Prices have yet to be announced, but the regular Giulia is expected to kick off at around £32,000 when it reaches our shores in September. Even the base model comes with dual-zone climate control, cruise control and a whole range of active safety systems, including autonomous emergency braking.

Above that, the Super brings things like part-leather seats, paddleshift gearbox control and an excellent 14-speaker Harman Kardon stereo coupled to an 8.8-inch screen for the infotainment system. Controlled by a rotary dial on the centre console, the Alfa Connect system is beautifully integrated into the dash. It’s intuitive to use and clear to read, although the graphics aren’t as slick as some. The sat nav’s pronunciation of Italian place names also had us in stitches at times.
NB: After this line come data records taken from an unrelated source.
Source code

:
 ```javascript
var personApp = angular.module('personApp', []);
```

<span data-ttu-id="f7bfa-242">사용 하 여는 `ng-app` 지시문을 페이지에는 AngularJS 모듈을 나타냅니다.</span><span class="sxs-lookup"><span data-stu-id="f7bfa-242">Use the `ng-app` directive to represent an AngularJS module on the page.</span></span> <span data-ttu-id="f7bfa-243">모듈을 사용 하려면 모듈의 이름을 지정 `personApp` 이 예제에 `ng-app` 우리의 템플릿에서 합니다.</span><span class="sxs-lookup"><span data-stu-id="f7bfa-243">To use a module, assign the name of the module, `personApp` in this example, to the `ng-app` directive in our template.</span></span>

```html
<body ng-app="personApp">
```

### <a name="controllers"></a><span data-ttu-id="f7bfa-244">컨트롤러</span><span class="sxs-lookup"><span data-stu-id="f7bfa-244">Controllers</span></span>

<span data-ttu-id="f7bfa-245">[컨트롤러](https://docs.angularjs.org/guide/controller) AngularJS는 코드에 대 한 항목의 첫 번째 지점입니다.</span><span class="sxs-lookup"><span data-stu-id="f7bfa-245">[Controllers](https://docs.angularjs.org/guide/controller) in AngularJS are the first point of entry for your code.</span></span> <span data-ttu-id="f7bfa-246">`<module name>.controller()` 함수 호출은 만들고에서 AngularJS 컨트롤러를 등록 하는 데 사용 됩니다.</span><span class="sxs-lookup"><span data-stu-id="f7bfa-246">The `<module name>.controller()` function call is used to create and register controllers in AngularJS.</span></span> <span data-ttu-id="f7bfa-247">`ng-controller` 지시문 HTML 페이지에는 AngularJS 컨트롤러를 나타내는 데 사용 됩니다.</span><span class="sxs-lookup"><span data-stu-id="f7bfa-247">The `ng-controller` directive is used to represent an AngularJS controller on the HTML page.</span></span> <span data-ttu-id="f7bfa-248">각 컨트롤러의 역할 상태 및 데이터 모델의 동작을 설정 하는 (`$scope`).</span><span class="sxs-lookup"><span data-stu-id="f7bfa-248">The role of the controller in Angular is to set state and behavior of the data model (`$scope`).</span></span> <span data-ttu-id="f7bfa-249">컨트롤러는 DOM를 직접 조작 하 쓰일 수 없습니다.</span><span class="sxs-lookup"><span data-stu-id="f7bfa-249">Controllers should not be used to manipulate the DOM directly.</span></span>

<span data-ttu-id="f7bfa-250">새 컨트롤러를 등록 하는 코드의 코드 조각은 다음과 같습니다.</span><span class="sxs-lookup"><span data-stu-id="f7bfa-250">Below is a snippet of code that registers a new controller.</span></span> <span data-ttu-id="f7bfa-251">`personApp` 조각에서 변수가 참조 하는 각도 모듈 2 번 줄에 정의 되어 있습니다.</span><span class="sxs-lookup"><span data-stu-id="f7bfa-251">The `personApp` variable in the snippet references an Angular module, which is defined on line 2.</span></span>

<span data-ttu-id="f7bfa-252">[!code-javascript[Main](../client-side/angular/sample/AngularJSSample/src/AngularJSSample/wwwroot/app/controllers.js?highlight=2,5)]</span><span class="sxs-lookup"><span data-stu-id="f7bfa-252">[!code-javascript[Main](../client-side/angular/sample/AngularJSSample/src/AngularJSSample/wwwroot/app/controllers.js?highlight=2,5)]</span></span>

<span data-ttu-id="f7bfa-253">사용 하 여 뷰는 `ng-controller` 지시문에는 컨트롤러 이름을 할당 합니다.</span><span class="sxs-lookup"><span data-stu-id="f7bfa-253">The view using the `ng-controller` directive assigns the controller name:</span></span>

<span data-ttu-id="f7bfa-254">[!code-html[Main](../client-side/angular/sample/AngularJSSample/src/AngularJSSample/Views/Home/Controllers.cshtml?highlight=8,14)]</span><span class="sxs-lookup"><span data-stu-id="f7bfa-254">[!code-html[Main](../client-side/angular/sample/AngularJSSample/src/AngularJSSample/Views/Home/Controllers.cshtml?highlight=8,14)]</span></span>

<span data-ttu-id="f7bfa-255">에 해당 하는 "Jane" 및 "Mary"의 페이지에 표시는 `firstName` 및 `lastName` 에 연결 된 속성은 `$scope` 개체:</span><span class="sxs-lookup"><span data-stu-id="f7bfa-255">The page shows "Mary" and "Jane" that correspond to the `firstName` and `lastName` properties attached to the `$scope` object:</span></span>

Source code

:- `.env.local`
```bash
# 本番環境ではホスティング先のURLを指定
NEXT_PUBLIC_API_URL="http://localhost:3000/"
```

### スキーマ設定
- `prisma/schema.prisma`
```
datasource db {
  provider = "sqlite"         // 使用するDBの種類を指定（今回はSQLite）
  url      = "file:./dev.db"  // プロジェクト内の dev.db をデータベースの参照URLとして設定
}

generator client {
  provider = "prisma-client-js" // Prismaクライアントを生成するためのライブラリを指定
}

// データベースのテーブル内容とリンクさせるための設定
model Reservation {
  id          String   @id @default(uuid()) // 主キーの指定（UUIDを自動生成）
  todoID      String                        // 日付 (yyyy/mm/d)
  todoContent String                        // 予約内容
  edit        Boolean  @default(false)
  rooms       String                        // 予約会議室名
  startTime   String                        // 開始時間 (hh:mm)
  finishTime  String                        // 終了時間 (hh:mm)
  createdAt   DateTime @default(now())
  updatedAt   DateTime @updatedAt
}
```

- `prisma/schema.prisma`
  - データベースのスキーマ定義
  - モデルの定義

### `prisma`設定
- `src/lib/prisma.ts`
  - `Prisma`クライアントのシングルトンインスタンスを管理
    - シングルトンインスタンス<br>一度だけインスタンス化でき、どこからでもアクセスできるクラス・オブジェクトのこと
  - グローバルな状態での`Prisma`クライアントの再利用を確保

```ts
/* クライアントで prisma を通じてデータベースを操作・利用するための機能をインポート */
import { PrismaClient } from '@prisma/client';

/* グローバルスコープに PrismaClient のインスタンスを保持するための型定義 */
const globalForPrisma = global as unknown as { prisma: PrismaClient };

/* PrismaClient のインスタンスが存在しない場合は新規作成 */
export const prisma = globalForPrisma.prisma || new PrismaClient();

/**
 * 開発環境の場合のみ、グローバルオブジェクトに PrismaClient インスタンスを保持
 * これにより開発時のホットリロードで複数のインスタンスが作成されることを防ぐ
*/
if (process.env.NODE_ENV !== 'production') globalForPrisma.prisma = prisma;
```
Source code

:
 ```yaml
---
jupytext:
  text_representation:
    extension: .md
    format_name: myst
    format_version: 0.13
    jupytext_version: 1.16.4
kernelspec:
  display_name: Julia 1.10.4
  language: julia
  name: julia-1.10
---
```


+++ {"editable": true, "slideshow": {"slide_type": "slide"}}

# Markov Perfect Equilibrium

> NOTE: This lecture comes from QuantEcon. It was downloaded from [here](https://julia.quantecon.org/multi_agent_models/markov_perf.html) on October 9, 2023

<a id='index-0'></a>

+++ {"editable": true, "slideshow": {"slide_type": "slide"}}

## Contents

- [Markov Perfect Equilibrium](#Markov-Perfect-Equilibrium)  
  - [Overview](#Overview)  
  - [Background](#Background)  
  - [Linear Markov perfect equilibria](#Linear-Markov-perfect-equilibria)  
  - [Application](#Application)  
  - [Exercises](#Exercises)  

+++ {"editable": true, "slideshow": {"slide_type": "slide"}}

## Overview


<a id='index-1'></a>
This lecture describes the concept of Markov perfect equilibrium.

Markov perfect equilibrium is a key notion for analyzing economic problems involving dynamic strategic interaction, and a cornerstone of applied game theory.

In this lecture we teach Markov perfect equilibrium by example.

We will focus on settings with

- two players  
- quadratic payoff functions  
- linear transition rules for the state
Two further option packs, Sport and Lusso, will add to the kit count on the standard Giulia.

It has to be said, the interior of our Super Lusso test car looked great with its oh-so-Italian tan leather trim and Ferrari-esque circular vents. Material quality on the main soft touch surfaces is very good, although some of the plastic parts do feel a little flimsy.

A whole host of interior and exterior trim additions help to distinguish the Quadrifoglio, including a carbon fibre lip spoiler and a set of 19-inch alloys.  Again, prices have yet to be announced, but we’re told it will be competitive with the BMW M3, so expect somewhere in the region of £59,000.

All models offer enough room in the back for a six-foot passenger to travel in reasonable comfort, while the boot is competitively sized, albeit quite shallow due to the height of the rear deck. Split folding rear seats will be available, but only as an option.

So has the long-awaited Alfa Romeo comeback finally happened? It’s early days yet, but the answer appears to be yes. The Giulia has plenty of charm, but crucially it’s also backed up with real ability. The Quadrifoglio, in particular, is a potential class leader. Some things, it seems, are worth the wait.